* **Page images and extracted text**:
§ §

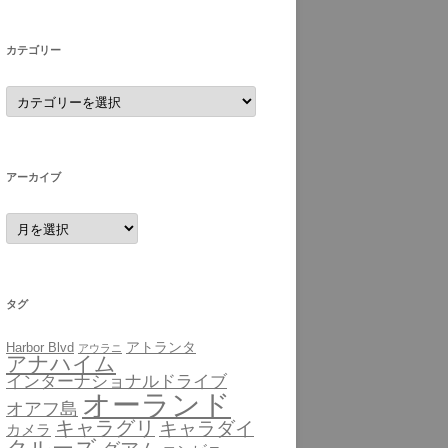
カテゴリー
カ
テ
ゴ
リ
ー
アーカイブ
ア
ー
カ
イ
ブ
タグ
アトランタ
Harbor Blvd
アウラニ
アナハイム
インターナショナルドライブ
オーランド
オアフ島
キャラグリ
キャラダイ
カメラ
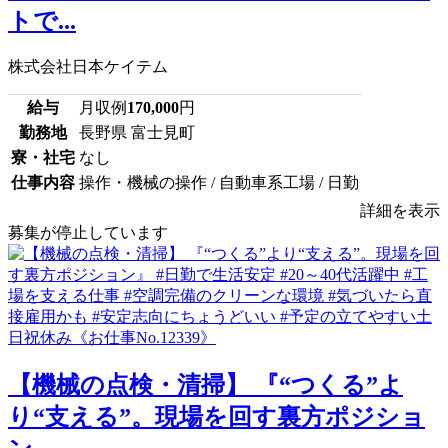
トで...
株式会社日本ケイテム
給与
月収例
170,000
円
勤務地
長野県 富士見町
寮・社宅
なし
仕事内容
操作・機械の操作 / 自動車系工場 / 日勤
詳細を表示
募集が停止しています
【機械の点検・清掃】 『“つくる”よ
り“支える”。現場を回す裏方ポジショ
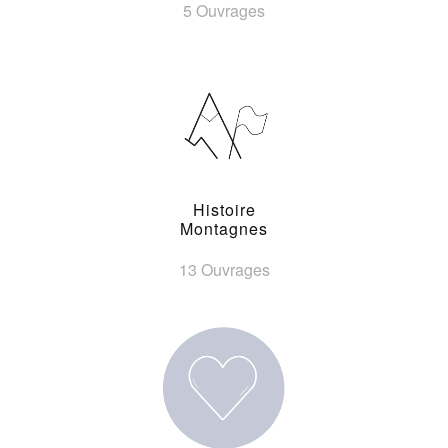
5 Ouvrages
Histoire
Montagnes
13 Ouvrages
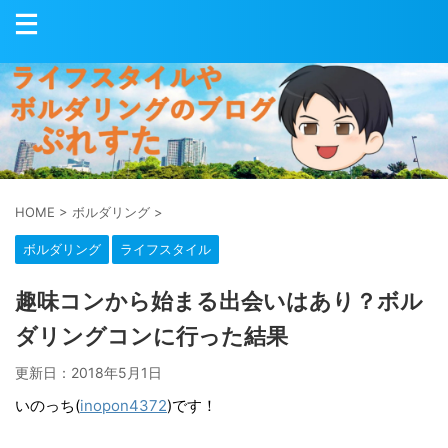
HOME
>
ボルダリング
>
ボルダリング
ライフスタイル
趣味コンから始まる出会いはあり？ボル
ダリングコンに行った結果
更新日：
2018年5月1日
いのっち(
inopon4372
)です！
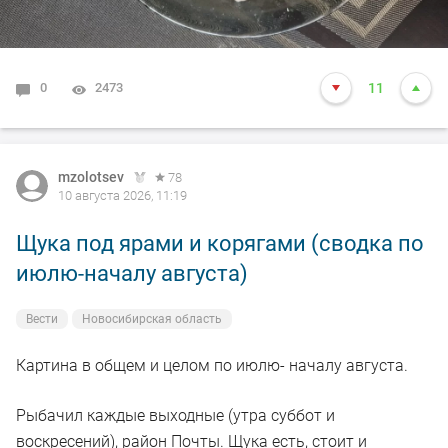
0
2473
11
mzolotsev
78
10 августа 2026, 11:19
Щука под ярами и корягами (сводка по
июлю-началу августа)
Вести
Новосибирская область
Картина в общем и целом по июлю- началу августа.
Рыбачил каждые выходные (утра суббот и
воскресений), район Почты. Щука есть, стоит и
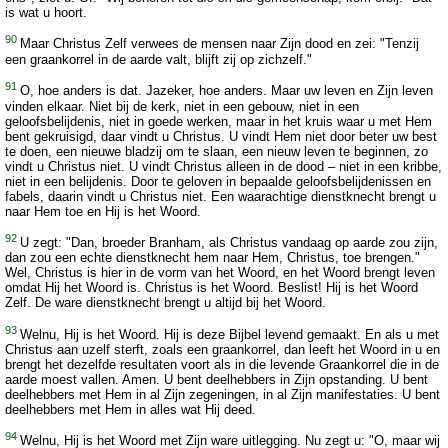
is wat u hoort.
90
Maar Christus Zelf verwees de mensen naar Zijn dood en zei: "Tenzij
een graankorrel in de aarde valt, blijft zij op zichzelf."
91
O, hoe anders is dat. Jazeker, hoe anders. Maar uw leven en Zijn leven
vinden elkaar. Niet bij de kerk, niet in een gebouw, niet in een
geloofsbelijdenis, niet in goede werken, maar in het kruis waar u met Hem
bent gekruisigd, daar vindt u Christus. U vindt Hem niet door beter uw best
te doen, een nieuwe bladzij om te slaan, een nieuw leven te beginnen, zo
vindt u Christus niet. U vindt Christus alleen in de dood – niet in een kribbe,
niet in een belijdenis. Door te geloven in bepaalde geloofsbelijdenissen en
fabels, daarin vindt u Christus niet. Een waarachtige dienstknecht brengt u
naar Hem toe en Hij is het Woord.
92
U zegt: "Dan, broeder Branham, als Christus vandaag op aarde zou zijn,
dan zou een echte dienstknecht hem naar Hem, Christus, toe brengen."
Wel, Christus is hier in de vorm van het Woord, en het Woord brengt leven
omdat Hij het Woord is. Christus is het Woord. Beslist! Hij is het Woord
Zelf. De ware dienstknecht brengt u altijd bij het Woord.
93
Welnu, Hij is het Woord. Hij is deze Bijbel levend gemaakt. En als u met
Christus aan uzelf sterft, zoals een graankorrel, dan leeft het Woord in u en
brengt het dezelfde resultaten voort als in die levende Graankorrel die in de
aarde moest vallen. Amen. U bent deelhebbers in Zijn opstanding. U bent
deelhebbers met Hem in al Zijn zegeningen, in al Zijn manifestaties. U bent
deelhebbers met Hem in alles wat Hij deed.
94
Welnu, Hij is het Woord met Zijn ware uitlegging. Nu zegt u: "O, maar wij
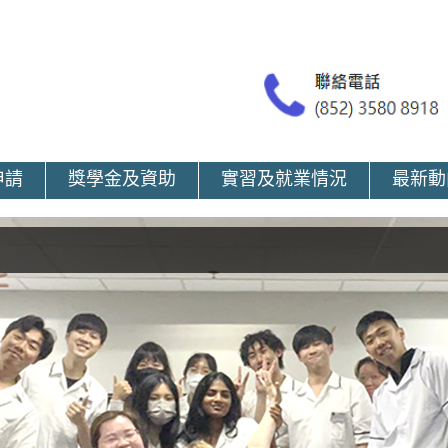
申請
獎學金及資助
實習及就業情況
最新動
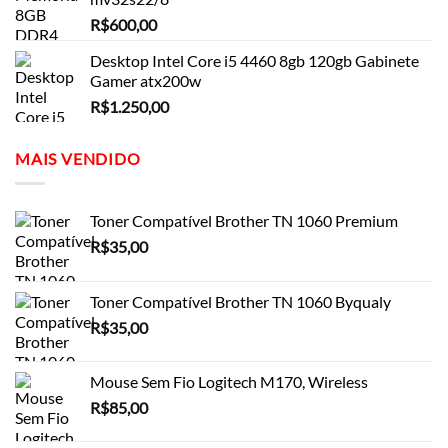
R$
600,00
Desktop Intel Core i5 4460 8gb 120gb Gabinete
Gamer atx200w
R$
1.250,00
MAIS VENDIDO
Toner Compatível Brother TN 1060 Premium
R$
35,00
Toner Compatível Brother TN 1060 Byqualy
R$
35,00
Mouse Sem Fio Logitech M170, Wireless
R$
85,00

§ §

Transcribe exactly the lines that run from the first line of the records above through the line with "Maar Christus Zelf", and include both of those lines; pictures stay out.

* **RESULT**:
カテゴリー
カ
テ
ゴ
リ
ー
アーカイブ
ア
ー
カ
イ
ブ
タグ
アトランタ
Harbor Blvd
アウラニ
アナハイム
インターナショナルドライブ
オーランド
オアフ島
キャラグリ
キャラダイ
カメラ
トで...
株式会社日本ケイテム
給与
月収例
170,000
円
勤務地
長野県 富士見町
寮・社宅
なし
仕事内容
操作・機械の操作 / 自動車系工場 / 日勤
詳細を表示
募集が停止しています
【機械の点検・清掃】 『“つくる”よ
り“支える”。現場を回す裏方ポジショ
5 Ouvrages
Histoire
Montagnes
13 Ouvrages
HOME
>
ボルダリング
>
ボルダリング
ライフスタイル
趣味コンから始まる出会いはあり？ボル
ダリングコンに行った結果
更新日：
2018年5月1日
いのっち(
inopon4372
)です！
0
2473
11
mzolotsev
78
10 августа 2026, 11:19
Щука под ярами и корягами (сводка по
июлю-началу августа)
Вести
Новосибирская область
Картина в общем и целом по июлю- началу августа.
Рыбачил каждые выходные (утра суббот и
воскресений), район Почты. Щука есть, стоит и
is wat u hoort.
90
Maar Christus Zelf verwees de mensen naar Zijn dood en zei: "Tenzij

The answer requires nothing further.